For more information check this article: http://technet.microsoft.com/en-us/library/cc773263.aspx#w2k3tr_times_tools_uhlp
I updated my chipset drivers. Before I did, I took a closer look at my system clock, and compared it to one of my other machines, and noticed it took another full second for it to do 1 second. Basically it took 2 seconds to do one second.
Also it does it continously, not just when the tuner card is active. Though I did notice it got worse with the tuner card on as well. I still do not believe it is the battery that keeps my CMOS settings, as the motherboard is brand new (not even 3 months old). In fact the computer itself is less than 6 months old.

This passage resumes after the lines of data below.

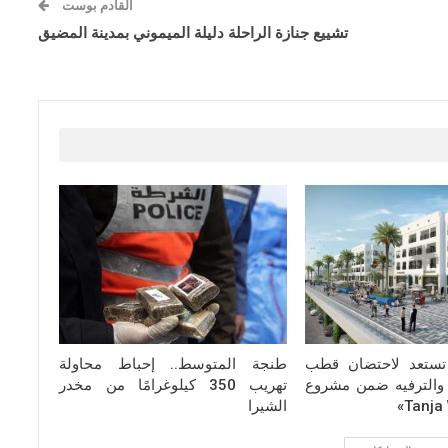
القادم بوست
تشييع جنازة الراحلة دليلة الميموني بمدينة المضيق
 تستعد لاحتضان قطب
طنجة المتوسط.. إحباط محاولة
والترفيه ضمن مشروع
تهريب 350 كيلوغرامًا من مخدر
الشيرا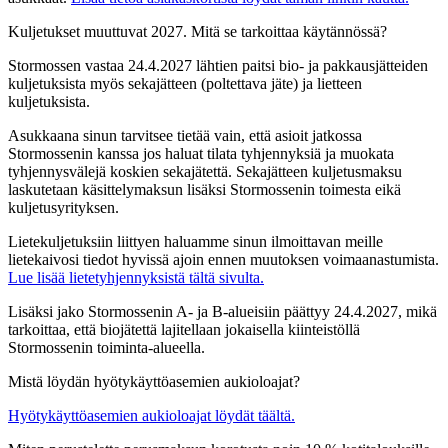
Kuljetukset muuttuvat 2027. Mitä se tarkoittaa käytännössä?
Stormossen vastaa 24.4.2027 lähtien paitsi bio- ja pakkausjätteiden
kuljetuksista myös sekajätteen (poltettava jäte) ja lietteen
kuljetuksista.
Asukkaana sinun tarvitsee tietää vain, että asioit jatkossa
Stormossenin kanssa jos haluat tilata tyhjennyksiä ja muokata
tyhjennysvälejä koskien sekajätettä. Sekajätteen kuljetusmaksu
laskutetaan käsittelymaksun lisäksi Stormossenin toimesta eikä
kuljetusyrityksen.
Lietekuljetuksiin liittyen haluamme sinun ilmoittavan meille
lietekaivosi tiedot hyvissä ajoin ennen muutoksen voimaanastumista.
Lue lisää lietetyhjennyksistä tältä sivulta.
Lisäksi jako Stormossenin A- ja B-alueisiin päättyy 24.4.2027, mikä
tarkoittaa, että biojätettä lajitellaan jokaisella kiinteistöllä
Stormossenin toiminta-alueella.
Mistä löydän hyötykäyttöasemien aukioloajat?
Hyötykäyttöasemien aukioloajat löydät täältä.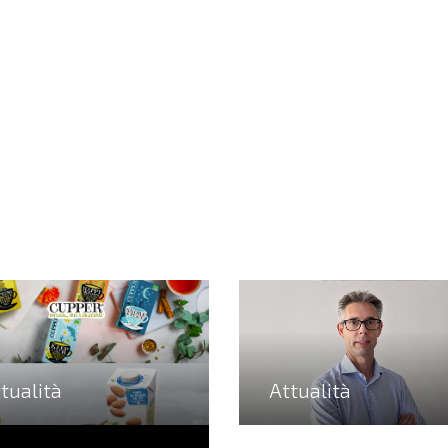
tualità
Attualità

*UPDATE* My computer was in the middle of booting while I was typing this. So far I'm seeing the clock working better with the updated drivers (not board specific either, but from nVidia's website). I'll load up VMC, and watch a couple of recorded shows, as well as watch live shows (both caused the clock to slow so I'll do both).
Thanks for the info, as I'll decrease the update interval as well just to make sure my clock stays up to date.
Chipset drivers did not help. Clock speed has decreased even slower, and again it's when an extender (Xbox 360) is connected. I'm having to change the sync time to less than 5 minutes, because I lose 1 second every 2 seconds that pass.
I just replaced the CMOS battery to no avail.
Does anyone know the actual cause of this? Could there be a drain on the computer's internal clock when an extender is connected using the tuner card?